Let $E$ be an elliptic curve over $\mathbb{Q}$ which has good (nonsingular) reduction $\tilde{E}$ modulo some prime $p$. Denote their groups $E(\mathbb{Q})$ and $\tilde{E}(\mathbb{F}_p)$ respectively.
Basically the reduction is a map $r_p: E(\mathbb{Q}) \to \tilde{E}(\mathbb{F}_p)$ and because the reduction is good, this map is a group homomorphism. For a point $P$ it just reduces modulo $p$ the P's coordinates, if they are in $\mathbb{Z}$.
In case some coordinate of $P$ is in $\mathbb{Q}$ and has the form $\frac{a}{b}$, it can be properly reduced only if $b$ has multiplicative inverse modulo $p$ which is only in case when $p \nmid b$. Otherwise such points map to group's identity element. It follows that points with rational coordinates with modulo-$p$-non-invertible denominators belong to the mapping's kernel.
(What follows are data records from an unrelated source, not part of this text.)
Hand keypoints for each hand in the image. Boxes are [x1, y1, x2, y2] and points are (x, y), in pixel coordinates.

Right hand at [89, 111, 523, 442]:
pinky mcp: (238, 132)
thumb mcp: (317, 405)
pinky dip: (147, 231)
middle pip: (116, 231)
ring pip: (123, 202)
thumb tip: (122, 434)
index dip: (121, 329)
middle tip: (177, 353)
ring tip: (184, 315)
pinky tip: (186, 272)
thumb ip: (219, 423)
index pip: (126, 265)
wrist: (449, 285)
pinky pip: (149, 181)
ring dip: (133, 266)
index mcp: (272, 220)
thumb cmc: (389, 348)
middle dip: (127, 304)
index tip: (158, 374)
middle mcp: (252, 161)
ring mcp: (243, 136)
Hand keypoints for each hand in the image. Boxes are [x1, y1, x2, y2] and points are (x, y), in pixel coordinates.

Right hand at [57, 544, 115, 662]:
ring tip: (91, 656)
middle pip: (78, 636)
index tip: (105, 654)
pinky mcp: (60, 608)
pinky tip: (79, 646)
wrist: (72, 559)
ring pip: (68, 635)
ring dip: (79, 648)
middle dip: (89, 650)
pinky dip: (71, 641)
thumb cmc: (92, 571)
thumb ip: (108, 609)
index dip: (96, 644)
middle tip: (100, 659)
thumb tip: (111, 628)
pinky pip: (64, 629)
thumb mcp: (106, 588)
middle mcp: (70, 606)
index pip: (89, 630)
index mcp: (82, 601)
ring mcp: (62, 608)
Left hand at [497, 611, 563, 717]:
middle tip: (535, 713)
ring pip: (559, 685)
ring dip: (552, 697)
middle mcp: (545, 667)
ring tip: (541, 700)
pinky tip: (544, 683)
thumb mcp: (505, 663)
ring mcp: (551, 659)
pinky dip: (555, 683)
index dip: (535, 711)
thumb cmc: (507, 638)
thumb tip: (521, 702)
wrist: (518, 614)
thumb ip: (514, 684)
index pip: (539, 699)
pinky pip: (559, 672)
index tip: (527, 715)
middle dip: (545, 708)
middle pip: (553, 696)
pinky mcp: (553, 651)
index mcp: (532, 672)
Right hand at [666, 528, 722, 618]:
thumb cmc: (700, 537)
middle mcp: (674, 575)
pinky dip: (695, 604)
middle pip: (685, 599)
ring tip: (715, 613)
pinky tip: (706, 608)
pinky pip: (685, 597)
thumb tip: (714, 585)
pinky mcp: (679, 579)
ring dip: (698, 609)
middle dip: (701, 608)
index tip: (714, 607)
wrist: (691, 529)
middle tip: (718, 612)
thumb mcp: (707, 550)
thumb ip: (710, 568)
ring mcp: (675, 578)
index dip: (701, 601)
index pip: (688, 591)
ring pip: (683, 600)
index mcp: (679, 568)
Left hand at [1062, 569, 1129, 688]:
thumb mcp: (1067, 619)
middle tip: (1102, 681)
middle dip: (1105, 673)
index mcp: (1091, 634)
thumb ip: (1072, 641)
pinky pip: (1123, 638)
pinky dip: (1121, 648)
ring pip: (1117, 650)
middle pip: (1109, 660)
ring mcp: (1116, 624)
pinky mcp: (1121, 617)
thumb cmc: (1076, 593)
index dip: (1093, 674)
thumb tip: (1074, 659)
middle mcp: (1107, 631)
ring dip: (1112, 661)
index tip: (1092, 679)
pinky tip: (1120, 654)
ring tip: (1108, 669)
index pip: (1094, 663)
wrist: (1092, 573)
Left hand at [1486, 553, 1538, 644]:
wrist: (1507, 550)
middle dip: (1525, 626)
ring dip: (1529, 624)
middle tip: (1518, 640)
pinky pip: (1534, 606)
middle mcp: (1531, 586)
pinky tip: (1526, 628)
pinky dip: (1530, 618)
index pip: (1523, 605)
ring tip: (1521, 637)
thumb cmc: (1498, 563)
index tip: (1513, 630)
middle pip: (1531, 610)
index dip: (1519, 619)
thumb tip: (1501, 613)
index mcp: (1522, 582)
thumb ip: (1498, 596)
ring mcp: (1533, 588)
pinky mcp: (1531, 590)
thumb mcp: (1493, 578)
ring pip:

There's a theorem which states, that (for good reduction modulo $p$) the mapping is injective, when restricted to $m$-torsion points for all such $m$ that $gcd(m,p) = 1$.
The theorem seems to "dump" the kernel by assuming $gcd(m,p) = 1$ and thus ensuring the injectivity. This assumption seems natural, as elements having $m$-torsion with $m$ divisible by $p$ should intuitively all map to the group's identity element. It also dumps all torsion-free elements.
My question: Does this assumption "dump" only all points having a rational coordinate(s) with non-invertible denominators modulo $p$ (the kernel according to mapping definition)? Or does it dump a little bit more than that?
(In other words, are these assumptions equivalent: $(m$-torsion + $gcd(m,p) = 1) \iff p \nmid b$
or is the left one stronger: $(m$-torsion + $gcd(m,p) = 1) \implies p \nmid b$ ? )
Consider the following example. Let $E: y^2+y=x^3-x^2$. Its discriminant is $-11$, and $E(\mathbb{Q})\cong \mathbb{Z}/5\mathbb{Z}$, generated by $(0,0)$. The torsion points are, in fact: $$P=(0,0),\ 2P=(1,-1),\ 3P=(1,0),\ 4P=(0,-1),\ 5P=\infty=[0,1,0].$$ In particular, $p=5$ is a prime of good reduction, and the reduction mod $5$ of each of the points above is distinct. Moreover, $E(\mathbb{F}_5)$ consists precisely of the reduction of these $5$ points.
The point is that, in this case, $E(\mathbb{Q})[5]$ is not only defined over $\mathbb{Z}$ (so there are no $5$'s in the denominators), but moreover it injects into $E(\mathbb{F}_5)$. So $E(\mathbb{Q})[5]$ is not contained in the kernel of reduction modulo $5$.